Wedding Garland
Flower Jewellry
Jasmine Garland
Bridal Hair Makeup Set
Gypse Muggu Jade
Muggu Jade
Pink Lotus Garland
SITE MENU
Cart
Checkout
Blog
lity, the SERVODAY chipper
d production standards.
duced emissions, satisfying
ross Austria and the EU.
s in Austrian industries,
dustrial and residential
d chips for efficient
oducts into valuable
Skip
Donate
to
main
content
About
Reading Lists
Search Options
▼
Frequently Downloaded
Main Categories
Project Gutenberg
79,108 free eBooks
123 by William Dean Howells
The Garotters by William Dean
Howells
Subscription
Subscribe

--

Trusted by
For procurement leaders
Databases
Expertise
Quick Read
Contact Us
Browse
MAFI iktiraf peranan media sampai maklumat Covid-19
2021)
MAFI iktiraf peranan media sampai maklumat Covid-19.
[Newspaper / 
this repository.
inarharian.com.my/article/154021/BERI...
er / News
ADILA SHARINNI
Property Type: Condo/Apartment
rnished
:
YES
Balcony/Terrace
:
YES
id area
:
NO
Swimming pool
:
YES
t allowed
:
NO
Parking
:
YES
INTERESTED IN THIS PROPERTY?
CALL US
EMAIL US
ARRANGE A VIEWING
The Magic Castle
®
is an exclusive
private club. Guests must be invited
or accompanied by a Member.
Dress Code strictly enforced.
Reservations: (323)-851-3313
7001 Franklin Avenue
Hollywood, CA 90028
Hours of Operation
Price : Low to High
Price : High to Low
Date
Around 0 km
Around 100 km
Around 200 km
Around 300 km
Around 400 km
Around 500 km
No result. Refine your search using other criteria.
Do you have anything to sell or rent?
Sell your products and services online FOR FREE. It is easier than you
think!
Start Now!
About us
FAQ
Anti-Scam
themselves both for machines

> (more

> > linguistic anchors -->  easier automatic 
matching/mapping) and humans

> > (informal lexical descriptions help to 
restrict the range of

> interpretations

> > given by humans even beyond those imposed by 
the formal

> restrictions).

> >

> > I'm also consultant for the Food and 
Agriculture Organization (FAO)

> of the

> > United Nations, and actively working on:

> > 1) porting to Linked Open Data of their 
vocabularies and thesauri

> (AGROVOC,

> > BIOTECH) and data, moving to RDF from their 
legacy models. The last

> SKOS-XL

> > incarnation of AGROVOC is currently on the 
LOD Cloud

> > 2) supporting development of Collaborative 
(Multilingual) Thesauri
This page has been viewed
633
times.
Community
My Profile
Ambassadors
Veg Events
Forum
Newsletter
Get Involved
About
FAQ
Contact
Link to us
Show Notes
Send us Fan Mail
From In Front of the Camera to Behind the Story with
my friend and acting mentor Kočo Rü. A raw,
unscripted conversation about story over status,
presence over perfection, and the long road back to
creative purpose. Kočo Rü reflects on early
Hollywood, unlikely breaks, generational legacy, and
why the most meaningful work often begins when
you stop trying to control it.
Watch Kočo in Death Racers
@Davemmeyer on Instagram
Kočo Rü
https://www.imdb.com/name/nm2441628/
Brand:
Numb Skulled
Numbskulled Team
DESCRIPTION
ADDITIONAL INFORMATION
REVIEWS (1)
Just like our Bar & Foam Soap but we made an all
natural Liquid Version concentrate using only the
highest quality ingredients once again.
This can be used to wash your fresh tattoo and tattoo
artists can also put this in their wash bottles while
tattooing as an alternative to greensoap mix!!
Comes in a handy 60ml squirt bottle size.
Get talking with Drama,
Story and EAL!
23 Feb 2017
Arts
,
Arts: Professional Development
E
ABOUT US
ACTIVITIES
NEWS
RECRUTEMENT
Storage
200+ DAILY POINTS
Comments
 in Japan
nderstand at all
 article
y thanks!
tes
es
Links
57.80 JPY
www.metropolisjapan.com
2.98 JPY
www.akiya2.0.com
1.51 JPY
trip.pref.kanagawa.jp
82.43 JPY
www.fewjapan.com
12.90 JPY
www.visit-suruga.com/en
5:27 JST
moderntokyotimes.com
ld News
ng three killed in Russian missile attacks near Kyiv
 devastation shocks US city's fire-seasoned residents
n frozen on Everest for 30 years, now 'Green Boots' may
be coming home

* * *

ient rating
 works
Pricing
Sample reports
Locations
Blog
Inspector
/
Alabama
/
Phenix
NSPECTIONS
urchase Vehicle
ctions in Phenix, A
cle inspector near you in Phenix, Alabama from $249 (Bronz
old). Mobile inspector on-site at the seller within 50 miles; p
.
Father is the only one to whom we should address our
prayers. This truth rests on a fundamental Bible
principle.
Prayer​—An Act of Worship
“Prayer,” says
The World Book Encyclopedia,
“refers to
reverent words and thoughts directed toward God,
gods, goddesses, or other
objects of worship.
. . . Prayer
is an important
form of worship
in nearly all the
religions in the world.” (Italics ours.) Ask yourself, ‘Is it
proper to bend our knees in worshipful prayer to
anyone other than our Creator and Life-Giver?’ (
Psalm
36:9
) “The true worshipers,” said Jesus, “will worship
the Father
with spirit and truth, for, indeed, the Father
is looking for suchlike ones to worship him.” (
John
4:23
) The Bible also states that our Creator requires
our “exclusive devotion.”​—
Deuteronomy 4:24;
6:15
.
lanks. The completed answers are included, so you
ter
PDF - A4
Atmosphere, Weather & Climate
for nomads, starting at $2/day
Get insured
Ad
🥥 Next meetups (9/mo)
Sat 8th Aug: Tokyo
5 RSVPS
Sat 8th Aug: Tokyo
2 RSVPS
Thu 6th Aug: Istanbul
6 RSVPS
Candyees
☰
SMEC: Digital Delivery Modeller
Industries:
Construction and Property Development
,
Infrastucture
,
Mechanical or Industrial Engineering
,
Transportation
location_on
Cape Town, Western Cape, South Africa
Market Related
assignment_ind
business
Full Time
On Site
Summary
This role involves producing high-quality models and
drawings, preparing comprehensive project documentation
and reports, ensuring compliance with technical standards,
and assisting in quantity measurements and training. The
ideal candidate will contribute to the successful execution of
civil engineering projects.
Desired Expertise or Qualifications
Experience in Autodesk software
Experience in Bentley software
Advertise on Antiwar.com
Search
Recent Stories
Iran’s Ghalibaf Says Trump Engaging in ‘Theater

WORK TASK: Work out how many lines of the material contain the word "sampai" and answer with that number only.

PROBLEM SOLUTION: 2